ECE-491 : Object-Oriented Programming for Computer Engineers. (Spring 2004).
Term Project: Java-based Indexer module for Multimedia indexing and searching. [JavaDocs] [Readme.txt] [Class Presentation]
Objective: This program indexes a set of multimedia files based on their associated HTML content. Such indexes play a central role in multimedia search engines that refer to this index to answer multimedia queries. The indexes are populated in an online MySQL data-base and a modified version of the general texttoOnto java library has been used for indexing. For more indepth information about the multimedia indexer click here.
Testing procedure:
Follow the following steps to test the code:
1.Download the Source Code and unzip its contents in C:\
2. Change to c:\admire\bin directory using the command cd c:\admire\bin
3. Execute setClassPath.bat. This will set all the classpaths that are necessary for execution.

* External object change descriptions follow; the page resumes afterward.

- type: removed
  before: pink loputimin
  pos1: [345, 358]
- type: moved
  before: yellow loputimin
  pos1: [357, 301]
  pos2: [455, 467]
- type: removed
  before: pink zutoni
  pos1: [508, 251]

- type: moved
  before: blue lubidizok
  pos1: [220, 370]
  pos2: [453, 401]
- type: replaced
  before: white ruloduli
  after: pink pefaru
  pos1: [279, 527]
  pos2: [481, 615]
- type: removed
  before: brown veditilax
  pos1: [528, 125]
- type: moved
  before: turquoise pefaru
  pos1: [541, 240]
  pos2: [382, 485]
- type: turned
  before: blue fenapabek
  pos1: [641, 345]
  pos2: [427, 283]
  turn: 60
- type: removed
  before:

4. Execute the command: java Indexer This will index sample files present in c:\admire\data and put the index terms in a MySQL database server running on http://mia.ece.uic.edu.

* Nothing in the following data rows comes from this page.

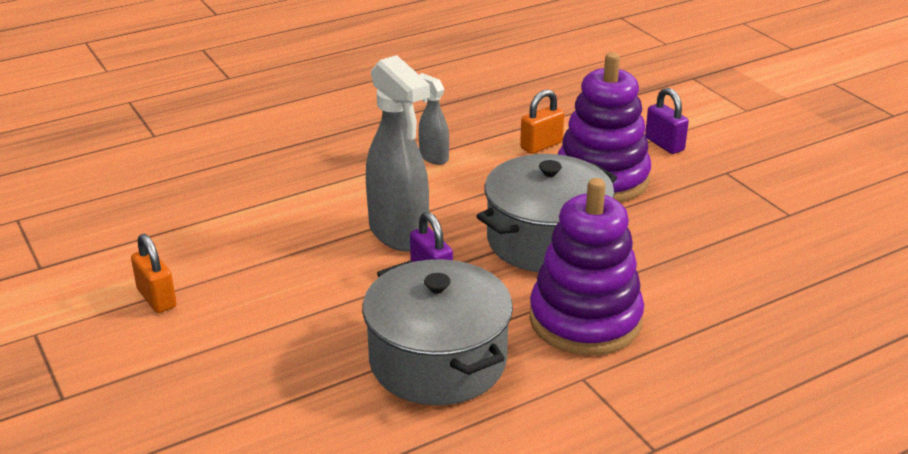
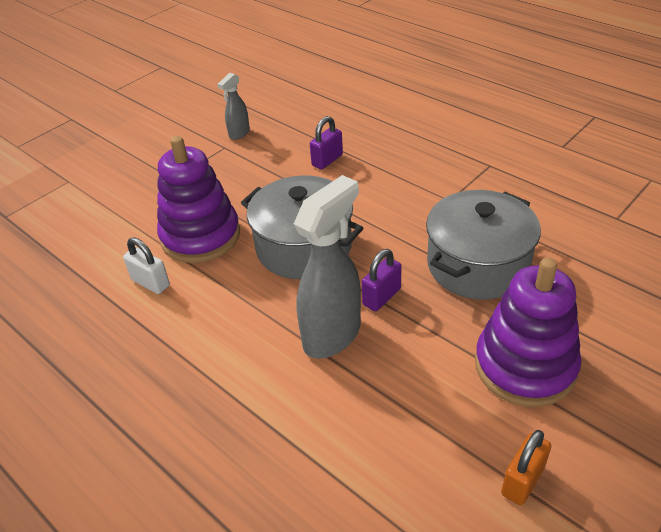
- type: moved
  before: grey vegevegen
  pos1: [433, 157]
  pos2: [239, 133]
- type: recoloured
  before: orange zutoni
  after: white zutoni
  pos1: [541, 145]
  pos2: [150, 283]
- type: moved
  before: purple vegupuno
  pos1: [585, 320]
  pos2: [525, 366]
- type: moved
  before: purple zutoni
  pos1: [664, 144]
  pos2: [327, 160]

5. To check that the databases are actually being populated: (a) Check out http://mia.ece.uic.edu/phpMyAdmin. You will need to use a user name and password which has been mailed to you separately. (b) Open the INDEXDB database and explore to see the actual indexes.
Indexer: The Indexer module in Admire is responsible for indexing the video clips based on their description in the respective html files. The module first generates a corpus based on all the html files to be indexed on each node. The corpus is built by reading in files of type html and storing the file names along with the hash maps of the files based on their contents. The hash map scheme sets the file names for keys and whole contents of the html files for the values. As the new html file contents are read in, the hash map of the newly read file is compared against the ones already read in. If the new one hashes to the same bin as any of the old one, then it is assumed that the two files (with different file names) have the same contents, and so the latter is not added to the list of files to be indexed. Once a list of distinct files (based on html content) is generated, the module then parses through the html file contents to extract the poster (gif file). Note that there are normally many gif files in a single html file. The one which represents the movie
contents has to be extracted. This is accomplished by looking for a specific pattern in the html file in the “href” anchor. Once that unique anchor is located in the html content, the “IMG” tag is searched and finally the “src=” tag is extracted for the gif file name of the poster. The filenames for html files as well as corresponding filenames of the poster (.gif) files are stored in the online database at the centralized server. The server has MySQL database containing two Tables, FILES_TABLE and INDEX_TABLE. JDBC API is used to connect to the database.
Once the html file contents are read in and ready for indexing, the indexer converts the html content into XML content using Simple API for XML (SAX). The XML content is further messaged by performing stop word elimination and word stemming. Stop words are high frequency words which have little semantic content, such as “a, the, in”, etc. The process of word stemming generates word stems to get to the terms for indexing. The stemming process converts, for example, “going” to “go”. The module then launches the Term Extraction phase. Based on the corpus, the TermExtractor then builds the dictionary of content using TextToOnto library. The dictionary generated this way is then pruned to get rid of terms appearing less than a threshold. Finally, the Indexer module updates the statistics of the corpus which internally generates the list of terms, calculates their metrics (Term Frequency, Entropy, TFIDF, etc.) and writes 'em on the server databse in INDEX_TABLE.